Chad D Arcy, event license holder of the Billabong Junior Series, stated: “Billabong has always been actively invested in and supportive of women’s surfing in South Africa. We’ve proudly watched women’s surfing grow over the years, in part thanks to the host of women’s events we’ve run. For many years, we’ve sponsored a team of female athletes, nurturing their careers in surfing from an early age.
“In order for any professional surf event to be internationally accredited, it has to be sanctioned by the WSL. The WSL also determines the allocation of prize money and points for each event.
“As a brand, Billabong is, in every way, committed to gender equality and will continue to support the growth and progression of women’s surfing in South Africa.”
It’s sad to read the word ‘potential discrepancies’ in their statement. As if they didn’t believe these were real discrepancies.

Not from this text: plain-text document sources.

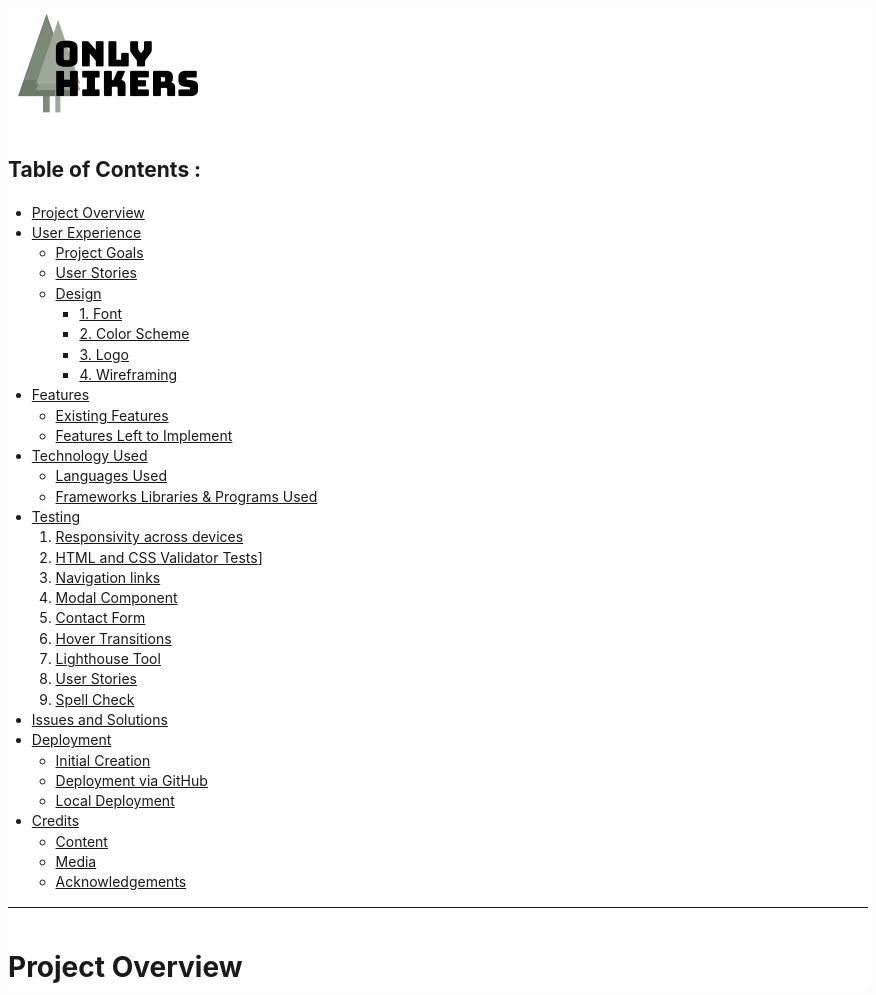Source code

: ![Site Logo](assets/uxd/logo/onlyhikerslogo.png)

## Table of Contents :

* [Project Overview](#project-overview)
* [User Experience](#user-experience)
    * [Project Goals](#project-goals)
    * [User Stories](#user-stories)
    * [Design](#design)
        * [1. Font](#1-font)
        * [2. Color Scheme](#2-color-scheme)
        * [3. Logo](#3-logo)
        * [4. Wireframing](#5-wireframing)
* [Features](#features)
    * [Existing Features](#existing-features)
    * [Features Left to Implement](#features-left-to-implement)
* [Technology Used](#technology-used)
    * [Languages Used](#languages-used)
    * [Frameworks Libraries & Programs Used](#frameworks-libraries-and-programs-used)
* [Testing](#testing)
    1. [Responsivity across devices](#responsivity-across-devices)
    2. [HTML and CSS Validator Tests](#html-and-css-validator-tests)]
    3. [Navigation links](#navigation-links)
    4. [Modal Component](#modal-component)
    5. [Contact Form](#contact-form)
    6. [Hover Transitions](#hover-transitions)
    7. [Lighthouse Tool](#lighthouse-tool)
    8. [User Stories](#user-stories)
    9. [Spell Check](#spell-check)
 * [Issues and Solutions](#issues-and-solutions)   
* [Deployment](#deployment)
    * [Initial Creation](#initial-creation)
    * [Deployment via GitHub](#deployment-via-github)
    * [Local Deployment](#local-deployment)
* [Credits](#credits)
    * [Content](#content)
    * [Media](#media)
    * [Acknowledgements](#acknowledgements)
    

***

# Project Overview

It was also sad to hear that the same event which stated above is a ‘pro-gender equality competition’, ran the whole women’s QS 1000 event in one day despite an allocated one-week event window. The women were given 20-minute heats while the men got 30minutes. The women’s event was also capped at 32 surfers. Congratulations to Sofia Mulanovich and our friend Phillipa Anderson who got 1st and 2nd respectively. Both girls had to surf 5 heats in one day so they could ‘make way for the men’s’. While the women athletes say it was great to have another QS event especially running alongside the best men in the world (a QS 10,000 event), the women were not given proper consideration. Phillipa won $300 for her efforts.

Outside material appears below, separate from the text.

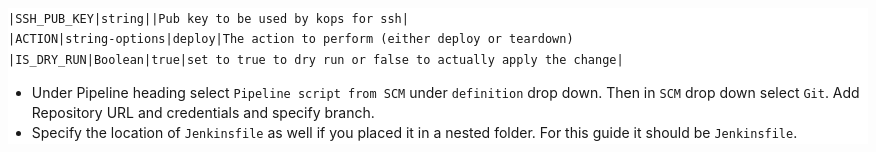     |SSH_PUB_KEY|string||Pub key to be used by kops for ssh|
    |ACTION|string-options|deploy|The action to perform (either deploy or teardown)
    |IS_DRY_RUN|Boolean|true|set to true to dry run or false to actually apply the change|

- Under Pipeline heading select `Pipeline script from SCM` under `definition` drop down. Then in `SCM` drop down select `Git`. Add Repository URL and credentials and specify branch.
- Specify the location of `Jenkinsfile` as well if you placed it in a nested folder. For this guide it should be `Jenkinsfile`.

In closing the sentiments on this article I think journalist Clementine Ford nailed the issue in the context of the bigger picture perfectly in her article for the Sydney Morning Herald titled Same waves, half the prize money: why this photo is a disgrace
This is what all too many people don’t understand when they deny the depths to which sexism operates to keep women from succeeding in areas traditionally considered to be the realm of men. Women’s sports are “boring”, so we won’t pay them as much. Women should just try harder to do “men’s jobs”, but we’ll denigrate their attempts so that they feel unwelcome and unqualified. If women want equality, they should do the hard and dangerous stuff that men do but we’ll make sure to gang up on them until they quit and then say it’s just that they couldn’t hack the pace.
The impact of sexism on women’s careers is about so much more than legislation and formalised pay grades. By repeatedly sending the message that certain pursuits are masculine and that women trying to involve themselves are just obnoxious interlopers, society enables the continued disadvantage of those not privileged by gender. It’s not good enough for large corporations such as Billabong to need the public to point out these obvious inequalities, nor does it reflect well on the general make-up of those institutions that discrimination like this is seen as so standard that literally no-one thinks to challenge it.